周原费了九牛二虎之力才返回来,但把守车顶餐厅入口的乘警已经不让他进去了。他喊了舞器两声,也没有回应。他泄气地想,取了钱,却花不出去,没有比这更糟糕的了。
他只好回到车厢,在废墟中找了一阵,不见舞器,也不见一个活人。他就来到那座带给他幻想的厕所边,满怀憧憬地俯下身来,竖起耳朵,倾听里面的动静,但就连厕所也不发出任何声音了。他就干脆爬了进去,好像这是一处解除了警卫、主人不知所往、连农民工也能放肆而入去寻欢作乐的豪宅。
厕所虽然废弃了,但它的内部比外面的车厢还是要舒适和温暖得多,周原就在便池上横着身子躺下来,准备休息。但还没有躺好,人就开始往下坠落,好像底部另有一个世界,从它的中心发出了强大的引力。这时,忽然觉得有人待在边上,这人周原看不见,但肯定就在附近,像是要看周原的笑话。周原想让这个幽灵般的人拉他一把,又不好意思开口。最后他只是略微动了动腿,才保持住自己不往下掉。
他随即发现,旁边还有另一个垮掉的厕所。透过墙缝,看到舞器的身体像个蚕茧一样,用斧头吊在一支水管上,在一堆尸体上方悠然晃动。周原一惊,然而,仔细看去,舞器并没有死。周原便兴奋地冲他大喊:
“钱包,我拿到了!”
舞器立即呼的一下荡了过来,高兴地笑着,伸手把钱包从周原手里夺走,又从皮肤下面取出一张清单,展示给周原看。原来是尿检的结果。
“你错过了时间,我帮你取回来了。你仍然炎症严重。治疗这么久了,看样子还是好不起来呢。连医药费也是我帮着垫付的。”

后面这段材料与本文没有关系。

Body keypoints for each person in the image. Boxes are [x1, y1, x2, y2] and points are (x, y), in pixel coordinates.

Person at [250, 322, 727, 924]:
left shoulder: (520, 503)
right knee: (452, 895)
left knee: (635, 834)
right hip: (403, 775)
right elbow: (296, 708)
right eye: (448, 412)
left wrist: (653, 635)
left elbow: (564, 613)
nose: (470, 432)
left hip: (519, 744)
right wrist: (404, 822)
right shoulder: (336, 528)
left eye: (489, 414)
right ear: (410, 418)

舞器在半空中来回摇摆,不停打着饱嗝,认真对周原说。周原的猜疑似乎被印证了。舞器真的是要放高利贷么?但周原什么时候接受了治疗呢?他只是刚才小便失禁过,现在却连尿检结果都出来了!这实在是不可理喻。难道,医院并没有停业吗?还是他忘记什么了?周原这时很想逞强,说他其实并没有受伤,自己得的应该是艾滋病,但这话在舞器面前怎么说得出口呢,他怎能骗得了舞器呢。他怀疑这家伙有可能是个医生。周原的病历,是舞器与护士商量妥了,事先准备好了放进柜子里的。舞器口口声声说自己是个退役坦克车手,只是为了伪装成保安来要挟人吧。
“你这种伤,只有下了车,到城里的大医院,才能治疗的。”舞器像说笑话一般专业地说,又像是在对周原进行试探,再根据他的表现,来决定怎么花他钱包里的钱。

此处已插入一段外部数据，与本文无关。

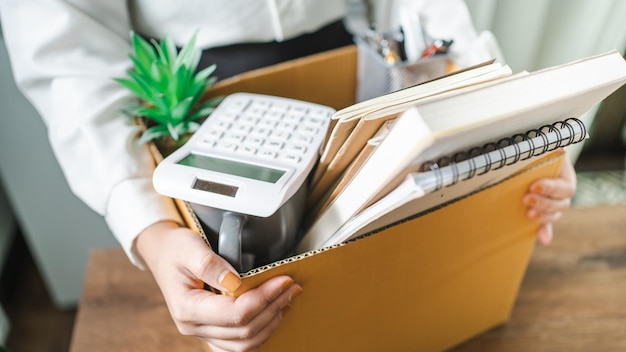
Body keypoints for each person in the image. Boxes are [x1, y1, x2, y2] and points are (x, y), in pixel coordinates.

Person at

“我、我是绝对不会下车的。在车上,我还能知道自己是谁,在做什么。下了车,我就什么也不是了。”
周原孱弱地笑起来。虽然,他很想离开这趟形势不明、前途未卜的列车,却绝对说不出口。他被舞器施出的手段完全控制住了。他此刻要做的就是请舞器放心。他紧紧盯住舞器手中的钱包,想表明一个态度:我和您站在一条战线上,您有什么指示,就请下达吧,我不会当逃兵的,我绝不下车。

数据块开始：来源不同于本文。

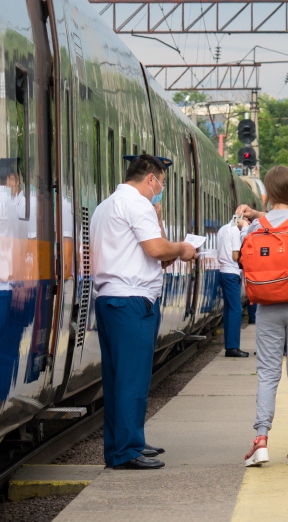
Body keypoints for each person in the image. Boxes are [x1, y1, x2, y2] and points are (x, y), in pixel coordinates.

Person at [90, 154, 198, 470]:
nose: (159, 190)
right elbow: (158, 249)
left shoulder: (105, 206)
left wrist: (159, 221)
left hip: (110, 300)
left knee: (117, 379)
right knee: (132, 379)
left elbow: (153, 253)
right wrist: (182, 248)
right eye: (161, 184)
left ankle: (124, 444)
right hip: (132, 303)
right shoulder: (136, 204)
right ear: (150, 178)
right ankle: (126, 451)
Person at [235, 166, 288, 468]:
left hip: (266, 306)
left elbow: (246, 267)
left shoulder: (257, 227)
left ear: (267, 195)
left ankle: (260, 440)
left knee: (268, 373)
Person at [216, 217, 250, 357]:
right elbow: (235, 256)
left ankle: (229, 346)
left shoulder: (222, 228)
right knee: (236, 309)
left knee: (229, 310)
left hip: (223, 272)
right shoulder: (236, 230)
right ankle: (233, 347)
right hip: (232, 273)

舞器这才好像满意了,拍了拍周原的肩,又翻了翻他的钱包,干笑一声:“你还真的是个农民工。你这点儿钱,连付尿检的费用都不够,更谈不上下一步治疗了。但好歹是钱。先保管在我这儿吧。”
“接、接下来做什么呢?”周原盼望地问。
“既然不愿意下车——实际上你也下不了车,车也不会让你随便下,在这一点上,大家都一样,那么,就跟我走吧。吃饱喝足,又有了钱,该去找答案了。不是要弄清事故的真相吗?”
舞器一招手,他的身后立刻冒出一排人来。